**Instructions to follow:** Leaving out the images, return the data below exactly as it is written.

**The data:**
= Beginning of Section =

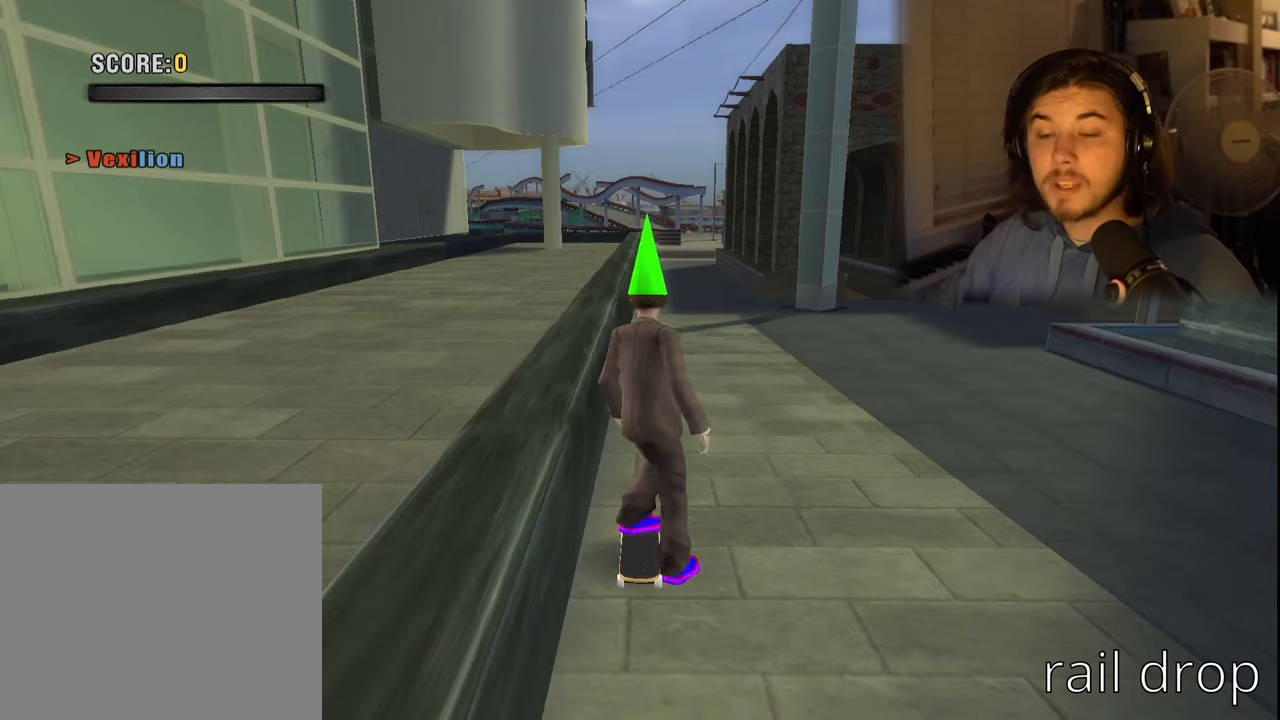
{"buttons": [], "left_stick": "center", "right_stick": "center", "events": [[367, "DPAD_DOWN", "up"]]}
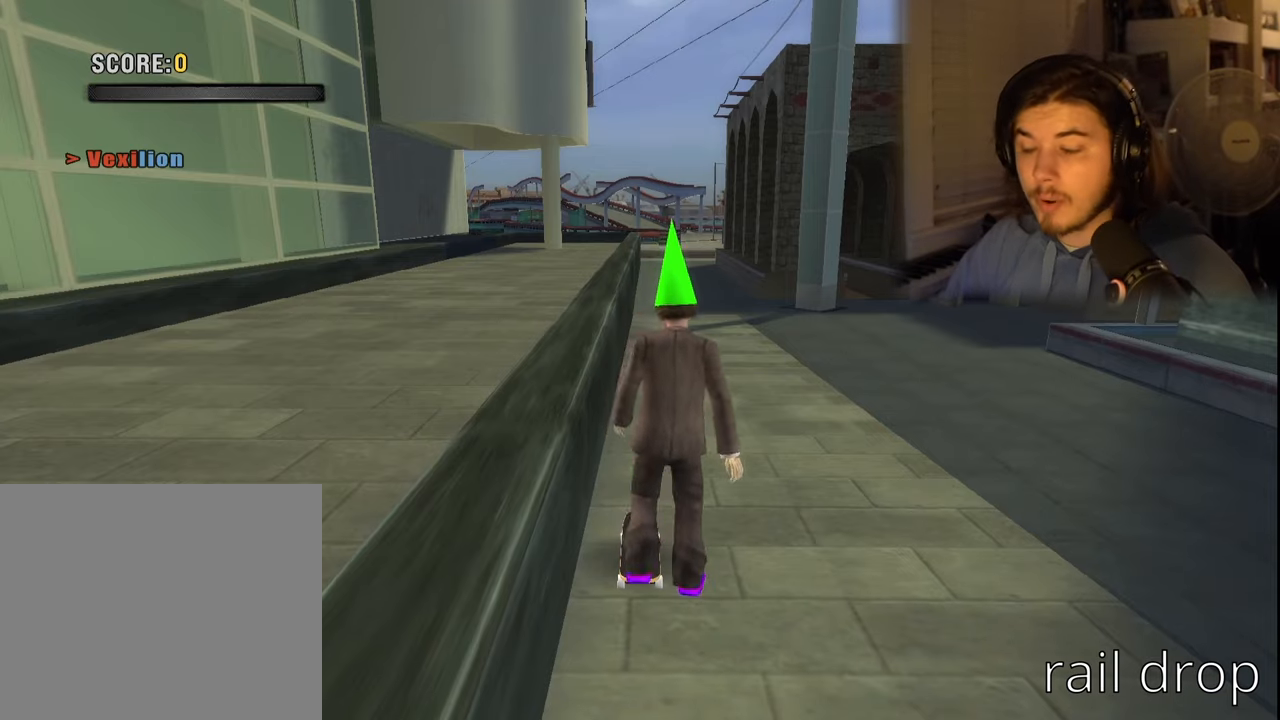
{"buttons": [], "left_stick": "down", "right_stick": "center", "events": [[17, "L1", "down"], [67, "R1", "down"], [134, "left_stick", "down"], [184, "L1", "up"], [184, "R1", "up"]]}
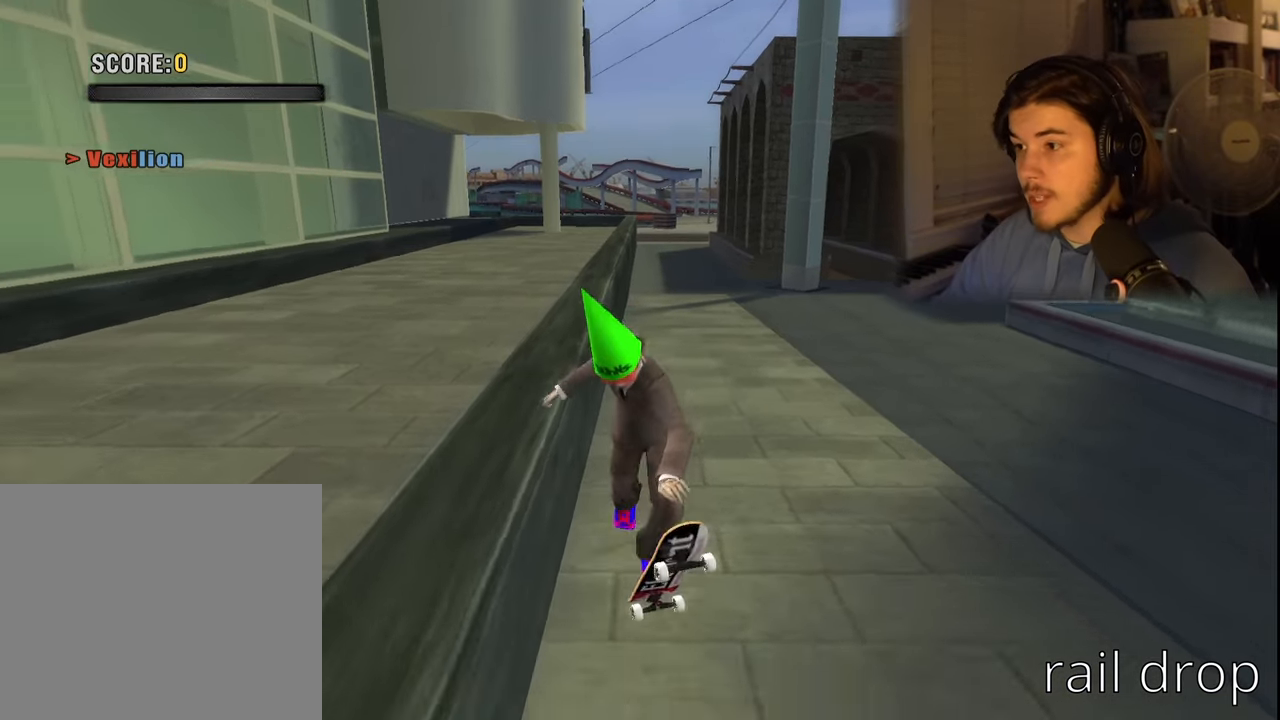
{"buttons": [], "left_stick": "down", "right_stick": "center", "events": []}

= End of Section =

**Solution for this exercise:**
{"buttons": [], "left_stick": "center", "right_stick": "center", "events": [[367, "DPAD_DOWN", "up"]]}
{"buttons": [], "left_stick": "down", "right_stick": "center", "events": [[17, "L1", "down"], [67, "R1", "down"], [134, "left_stick", "down"], [184, "L1", "up"], [184, "R1", "up"]]}
{"buttons": [], "left_stick": "down", "right_stick": "center", "events": []}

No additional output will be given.